Problem description: Duplicate every one of the entries below, reproducing each line without any change.

--- START OF Records supplied ---

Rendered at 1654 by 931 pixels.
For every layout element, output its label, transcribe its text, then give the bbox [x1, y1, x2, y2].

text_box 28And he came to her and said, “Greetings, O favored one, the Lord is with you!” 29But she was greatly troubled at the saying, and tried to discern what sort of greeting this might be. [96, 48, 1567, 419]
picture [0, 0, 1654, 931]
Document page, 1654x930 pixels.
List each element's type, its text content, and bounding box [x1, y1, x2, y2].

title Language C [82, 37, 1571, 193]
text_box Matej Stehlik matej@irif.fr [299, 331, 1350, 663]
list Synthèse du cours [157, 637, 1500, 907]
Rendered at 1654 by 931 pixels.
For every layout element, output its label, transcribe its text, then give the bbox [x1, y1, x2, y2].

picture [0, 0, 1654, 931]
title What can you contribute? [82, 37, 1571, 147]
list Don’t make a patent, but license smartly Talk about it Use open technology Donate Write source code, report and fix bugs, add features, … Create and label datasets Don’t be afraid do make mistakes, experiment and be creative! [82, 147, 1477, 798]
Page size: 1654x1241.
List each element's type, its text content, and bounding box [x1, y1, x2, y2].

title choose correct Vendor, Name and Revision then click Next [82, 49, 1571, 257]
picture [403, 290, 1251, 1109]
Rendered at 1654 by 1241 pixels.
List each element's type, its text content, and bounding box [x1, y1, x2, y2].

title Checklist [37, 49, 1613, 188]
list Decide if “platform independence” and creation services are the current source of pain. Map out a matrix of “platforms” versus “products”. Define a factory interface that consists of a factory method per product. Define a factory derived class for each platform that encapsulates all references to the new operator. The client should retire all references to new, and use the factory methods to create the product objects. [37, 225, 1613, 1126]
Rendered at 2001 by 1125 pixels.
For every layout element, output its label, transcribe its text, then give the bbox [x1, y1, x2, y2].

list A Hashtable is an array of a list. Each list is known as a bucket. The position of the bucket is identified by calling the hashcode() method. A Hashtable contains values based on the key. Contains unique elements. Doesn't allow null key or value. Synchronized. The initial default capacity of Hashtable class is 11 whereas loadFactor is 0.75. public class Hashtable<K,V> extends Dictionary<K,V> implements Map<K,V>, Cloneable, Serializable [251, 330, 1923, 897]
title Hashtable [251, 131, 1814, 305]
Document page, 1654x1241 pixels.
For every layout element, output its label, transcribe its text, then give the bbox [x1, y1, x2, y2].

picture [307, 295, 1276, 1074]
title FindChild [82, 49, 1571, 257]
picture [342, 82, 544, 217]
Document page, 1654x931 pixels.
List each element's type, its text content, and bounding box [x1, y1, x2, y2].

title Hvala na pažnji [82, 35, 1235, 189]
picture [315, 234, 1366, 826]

--- END OF Records supplied ---

Answer to this exercise:
Rendered at 1654 by 931 pixels.
For every layout element, output its label, transcribe its text, then give the bbox [x1, y1, x2, y2].

text_box 28And he came to her and said, “Greetings, O favored one, the Lord is with you!” 29But she was greatly troubled at the saying, and tried to discern what sort of greeting this might be. [96, 48, 1567, 419]
picture [0, 0, 1654, 931]
Document page, 1654x930 pixels.
List each element's type, its text content, and bounding box [x1, y1, x2, y2].

title Language C [82, 37, 1571, 193]
text_box Matej Stehlik matej@irif.fr [299, 331, 1350, 663]
list Synthèse du cours [157, 637, 1500, 907]
Rendered at 1654 by 931 pixels.
For every layout element, output its label, transcribe its text, then give the bbox [x1, y1, x2, y2].

picture [0, 0, 1654, 931]
title What can you contribute? [82, 37, 1571, 147]
list Don’t make a patent, but license smartly Talk about it Use open technology Donate Write source code, report and fix bugs, add features, … Create and label datasets Don’t be afraid do make mistakes, experiment and be creative! [82, 147, 1477, 798]
Page size: 1654x1241.
List each element's type, its text content, and bounding box [x1, y1, x2, y2].

title choose correct Vendor, Name and Revision then click Next [82, 49, 1571, 257]
picture [403, 290, 1251, 1109]
Rendered at 1654 by 1241 pixels.
List each element's type, its text content, and bounding box [x1, y1, x2, y2].

title Checklist [37, 49, 1613, 188]
list Decide if “platform independence” and creation services are the current source of pain. Map out a matrix of “platforms” versus “products”. Define a factory interface that consists of a factory method per product. Define a factory derived class for each platform that encapsulates all references to the new operator. The client should retire all references to new, and use the factory methods to create the product objects. [37, 225, 1613, 1126]
Rendered at 2001 by 1125 pixels.
For every layout element, output its label, transcribe its text, then give the bbox [x1, y1, x2, y2].

list A Hashtable is an array of a list. Each list is known as a bucket. The position of the bucket is identified by calling the hashcode() method. A Hashtable contains values based on the key. Contains unique elements. Doesn't allow null key or value. Synchronized. The initial default capacity of Hashtable class is 11 whereas loadFactor is 0.75. public class Hashtable<K,V> extends Dictionary<K,V> implements Map<K,V>, Cloneable, Serializable [251, 330, 1923, 897]
title Hashtable [251, 131, 1814, 305]
Document page, 1654x1241 pixels.
For every layout element, output its label, transcribe its text, then give the bbox [x1, y1, x2, y2].

picture [307, 295, 1276, 1074]
title FindChild [82, 49, 1571, 257]
picture [342, 82, 544, 217]
Document page, 1654x931 pixels.
List each element's type, its text content, and bounding box [x1, y1, x2, y2].

title Hvala na pažnji [82, 35, 1235, 189]
picture [315, 234, 1366, 826]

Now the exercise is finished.